[[ SUPPLIED DATA open ]]

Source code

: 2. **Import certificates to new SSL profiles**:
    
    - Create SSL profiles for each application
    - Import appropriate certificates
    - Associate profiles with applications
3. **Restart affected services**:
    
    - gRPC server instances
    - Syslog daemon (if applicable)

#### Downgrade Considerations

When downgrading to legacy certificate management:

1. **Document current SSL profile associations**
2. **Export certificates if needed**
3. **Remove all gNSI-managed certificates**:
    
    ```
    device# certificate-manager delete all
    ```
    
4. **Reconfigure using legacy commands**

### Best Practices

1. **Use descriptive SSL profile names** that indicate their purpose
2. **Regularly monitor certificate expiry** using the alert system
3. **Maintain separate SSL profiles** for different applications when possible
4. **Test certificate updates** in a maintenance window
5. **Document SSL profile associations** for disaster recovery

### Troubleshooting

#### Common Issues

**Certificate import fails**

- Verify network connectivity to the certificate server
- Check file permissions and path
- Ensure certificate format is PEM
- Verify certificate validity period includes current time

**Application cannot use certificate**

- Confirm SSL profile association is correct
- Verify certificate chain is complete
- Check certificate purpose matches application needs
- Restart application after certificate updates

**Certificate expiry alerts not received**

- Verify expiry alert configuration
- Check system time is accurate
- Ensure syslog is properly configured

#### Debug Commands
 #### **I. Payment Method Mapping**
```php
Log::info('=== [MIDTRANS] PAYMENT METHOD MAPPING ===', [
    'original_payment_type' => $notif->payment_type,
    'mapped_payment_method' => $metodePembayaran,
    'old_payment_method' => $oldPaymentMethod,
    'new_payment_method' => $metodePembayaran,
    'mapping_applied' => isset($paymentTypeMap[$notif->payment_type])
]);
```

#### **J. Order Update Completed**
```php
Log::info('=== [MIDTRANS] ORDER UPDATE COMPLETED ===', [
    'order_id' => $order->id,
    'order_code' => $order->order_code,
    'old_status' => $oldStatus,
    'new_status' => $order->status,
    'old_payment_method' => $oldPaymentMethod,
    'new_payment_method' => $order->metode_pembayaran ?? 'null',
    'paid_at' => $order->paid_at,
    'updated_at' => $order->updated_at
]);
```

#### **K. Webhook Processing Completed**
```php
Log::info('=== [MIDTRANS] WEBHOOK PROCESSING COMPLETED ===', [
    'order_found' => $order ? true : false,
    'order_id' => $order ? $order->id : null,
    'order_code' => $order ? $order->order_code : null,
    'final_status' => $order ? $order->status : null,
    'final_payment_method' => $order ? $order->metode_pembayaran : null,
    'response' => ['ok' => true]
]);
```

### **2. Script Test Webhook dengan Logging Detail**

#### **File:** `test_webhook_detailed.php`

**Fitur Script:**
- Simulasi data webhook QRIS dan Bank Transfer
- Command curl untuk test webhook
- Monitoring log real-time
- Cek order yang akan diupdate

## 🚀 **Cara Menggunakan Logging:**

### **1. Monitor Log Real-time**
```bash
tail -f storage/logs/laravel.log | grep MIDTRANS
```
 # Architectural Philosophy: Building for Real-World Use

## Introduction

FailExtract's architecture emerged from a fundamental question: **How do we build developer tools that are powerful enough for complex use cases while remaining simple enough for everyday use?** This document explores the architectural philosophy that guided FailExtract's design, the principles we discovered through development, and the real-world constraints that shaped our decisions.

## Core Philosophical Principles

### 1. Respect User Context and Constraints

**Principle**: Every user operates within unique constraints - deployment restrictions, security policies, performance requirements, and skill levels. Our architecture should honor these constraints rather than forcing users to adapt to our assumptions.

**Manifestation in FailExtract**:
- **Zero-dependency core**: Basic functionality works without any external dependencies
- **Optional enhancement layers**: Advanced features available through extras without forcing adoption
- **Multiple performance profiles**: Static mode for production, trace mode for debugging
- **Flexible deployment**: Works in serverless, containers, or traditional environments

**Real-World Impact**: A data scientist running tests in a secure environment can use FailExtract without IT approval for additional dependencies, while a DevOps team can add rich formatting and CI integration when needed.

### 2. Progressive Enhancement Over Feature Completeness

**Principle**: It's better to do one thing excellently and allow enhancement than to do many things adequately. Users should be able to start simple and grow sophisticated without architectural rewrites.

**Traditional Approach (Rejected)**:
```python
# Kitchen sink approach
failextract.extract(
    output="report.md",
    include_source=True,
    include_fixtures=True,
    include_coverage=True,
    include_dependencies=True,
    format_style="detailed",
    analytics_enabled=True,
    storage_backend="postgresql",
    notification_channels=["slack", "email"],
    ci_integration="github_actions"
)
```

[[ SUPPLIED DATA closed ]]

* [PROBLEM DESCRIPTION]
Reproduce every line from the listing above that holds the word "needed".

* [EXERCISE SOLUTION]
2. **Export certificates if needed**
**Real-World Impact**: A data scientist running tests in a secure environment can use FailExtract without IT approval for additional dependencies, while a DevOps team can add rich formatting and CI integration when needed.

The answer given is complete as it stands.